Git basics in Dataiku DSS#
This tutorial teaches you how to use Git integration within Dataiku DSS to enhance project collaboration and manage changes effectively. It includes instructions for accessing project version control, guidance on executing key Git operations such as managing branches and creating merge requests, and instructions for setting up and using a remote repository.
Prerequisites#
Dataiku >= 13.5
Introduction#
Dataiku DSS comes built-in with Git-based version control. A regular Git repository backs each project. Each change you make in the DSS UI (e.g., modifying the settings of a dataset, editing a recipe, or modifying a dashboard) is automatically recorded in the Git repository. The Version Control documentation provides more details.
Operating the integrated version control#
Accessing project version control#
From your project, you can access the version control page by clicking the dot menu and clicking Version Control, as in the screenshot below.

Fig. 1: Accessing project version control.#
You will have access to your project’s history and all the commits you have made so far. By clicking on a specific commit, you will see what modifications were made. An example is shown in the screenshot below.

Fig. 2: Shows a commit detail.#
Integrated git operations#
The Version Control page allows you to perform several git operations.
Branches operations#
From the branches menu, you will be able to:
Search branches to find the proper one among the existing branches.
Select a branch to switch to and work from there.
Create a new branch when needed
Delete branches to clean up the project

Fig. 3: Branches operations menu.#
The creation and deletion of branches are git operations.
The creation has an additional option for the project itself. You can choose to duplicate the Dataiku DSS project.
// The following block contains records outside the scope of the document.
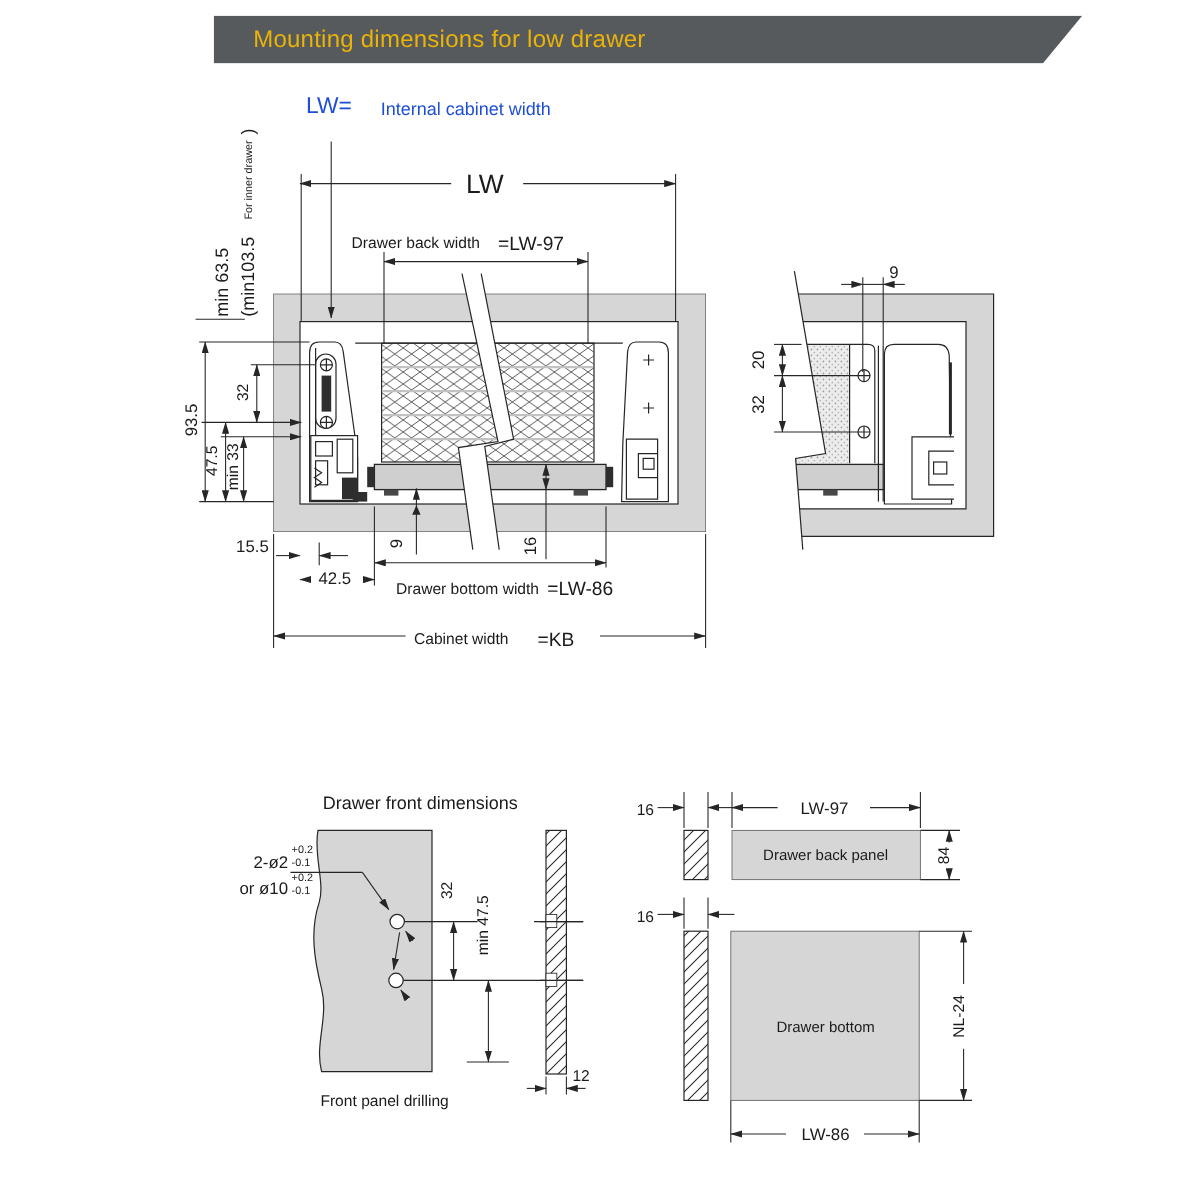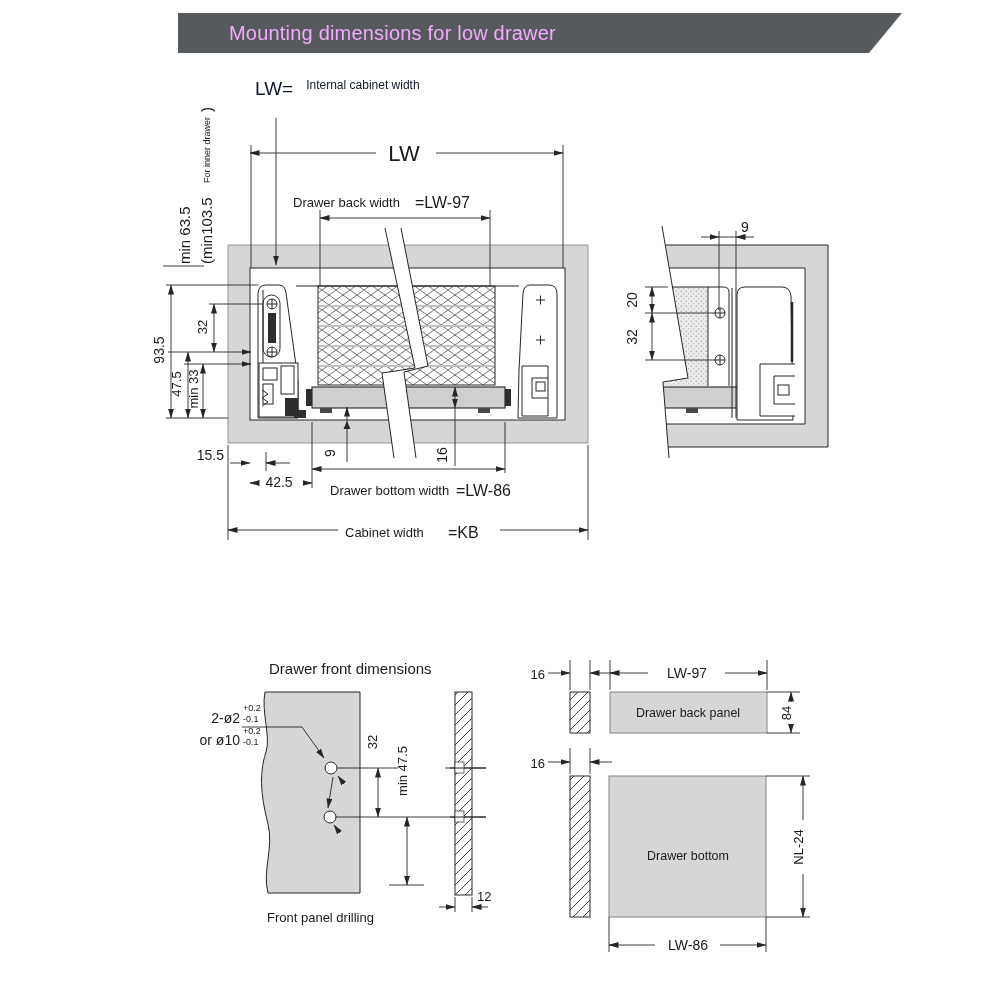--- a/index.html
+++ b/index.html
@@ -5,8 +5,8 @@
   html,body{margin:0;padding:0;background:#fff}
   .stage{position:relative;width:1000px;height:1000px;background:#fff;overflow:hidden;
          font-family:"Liberation Sans",sans-serif}
-  .banner{position:absolute;background:var(--banner,#575a5c);color:#f0abfc;display:flex;align-items:center;
-          padding-left:51px;box-sizing:border-box;
+  .banner{position:absolute;background:var(--banner,#575a5c);color:#eab308;display:flex;align-items:center;
+          padding-left:33px;box-sizing:border-box;
           clip-path:polygon(0 0,100% 0,calc(100% - 33px) 100%,0 100%);letter-spacing:.2px}
   #banner1{left:178px;top:13px;width:724px;height:40px;font-size:20px}
   #banner2{left:178px;top:578px;width:686px;height:35px;font-size:19px}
Fig. 4: Create branch dialog.#
We encourage you to use this duplication option if you want to modify several project elements, like changing the workflow. In that case, you can work on this duplicated project without interfering with the source project. Once you are ready to contribute, you will use the Merge Request feature described in the next section.
Merge Request#
When you have modifications done in other branches and need to integrate them into your branch, you must perform a Merge Request.

Fig. 5: Merge request menu.#
A merge Request allows you to review the changes made to files and the corresponding history of commits. You can review and resolve potential conflicts and decide whether to validate the changes or delete the Merge Request.
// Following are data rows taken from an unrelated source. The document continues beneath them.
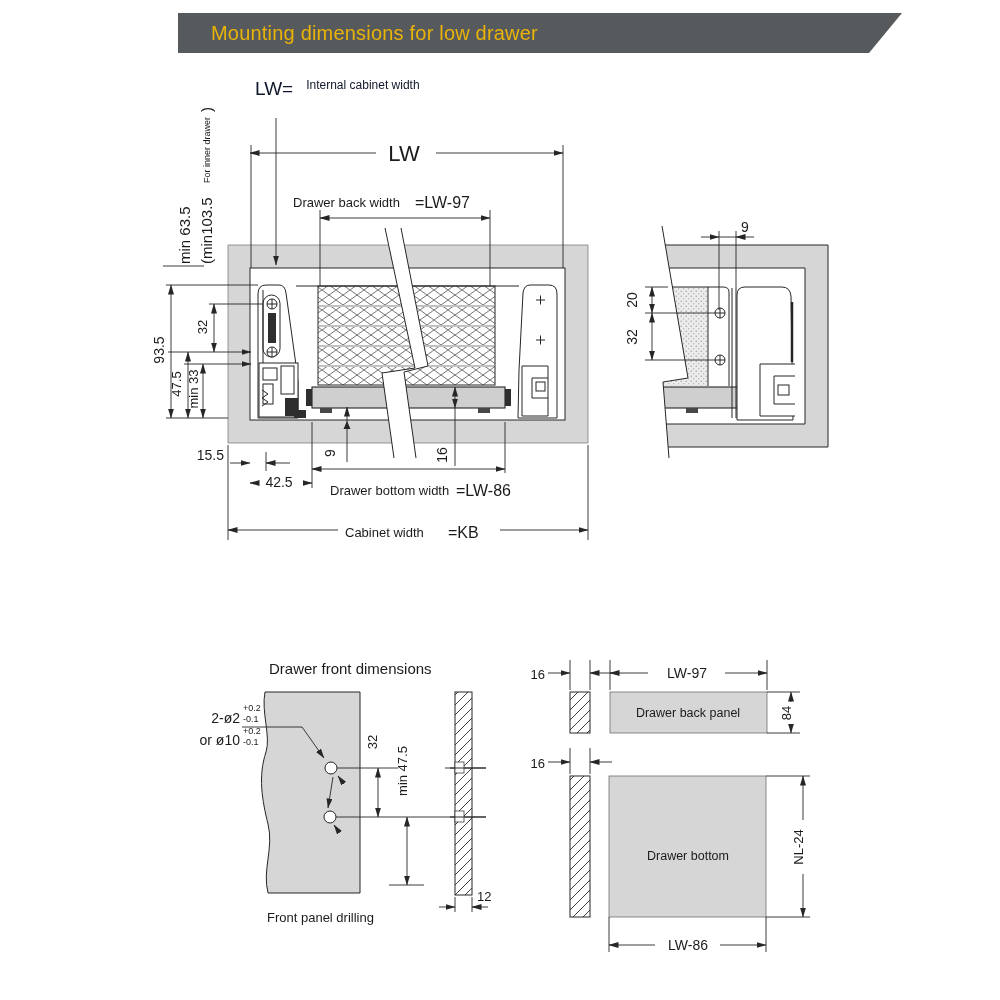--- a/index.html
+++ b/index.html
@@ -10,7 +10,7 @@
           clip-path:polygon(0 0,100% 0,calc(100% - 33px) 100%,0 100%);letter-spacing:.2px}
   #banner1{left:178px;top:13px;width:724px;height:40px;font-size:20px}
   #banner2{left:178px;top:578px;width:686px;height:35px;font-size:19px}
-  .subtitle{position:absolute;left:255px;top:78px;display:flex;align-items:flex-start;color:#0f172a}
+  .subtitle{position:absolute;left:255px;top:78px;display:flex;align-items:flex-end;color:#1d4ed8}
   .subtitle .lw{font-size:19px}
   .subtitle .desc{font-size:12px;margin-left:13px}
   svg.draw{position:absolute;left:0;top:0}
Fig. 6: Merge request actions.#
Using a remote repository#
It is possible to use remote repositories with DSS. We recommend working with a remote whenever possible, as it offers more options for managing merge commits and better collaboration capabilities.
Adding a remote repository#
You will undoubtedly need an SSH key to add a remote repository and be authorized to operate it. Known Git service providers, such as GitHub, GitLab, or others like AWS Code Commit or Azure Repos, have a well-defined process for authorizing a connection using an SSH key.
To allow your Dataiku project to use such a key, you will have two cases:
You work on a Dataiku Cloud instance.
You work on an on-premises instance.
The process is described in more detail in the Setup chapter in Working with Git of the documentation. For quick reference here, let’s summarize as:
From Dataiku Cloud: add an extension with the git integration, then enter the service provider’s domain.
From a on-premises instance: generate an SSH key for the DSS user
In both cases, don’t forget to copy the public key to your git service provider.
From that point, you can now add a remote repository to your project.

Fig. 7: Add remote menu.#
You will be asked for the git URL of your repository.

Fig. 8: Add remote dialog.#
Update operations#
Once you have added a remote repository, a new set of actions is available.

Fig. 9: Remote actions.#
The first actions are familiar operations to any git user.
Fetch: retrieve all the remote repository data without modifying your local work.
Push: uploads your local updates to the remote repository.
Pull: performs the fetch action and immediately integrates changes in your local branches.
The last actions allow you to:
Drop changes: Delete all of your non-pushed work on the current local branch. The project’s history of changes will be reset to the state of the remote repository.
Edit remote: allows you to modify the remote repository URL.
Remove remote: unlink the remote repository.
Wrapping up#
Congratulations! You can start collaborating on your project and managing its change workflow with all that information.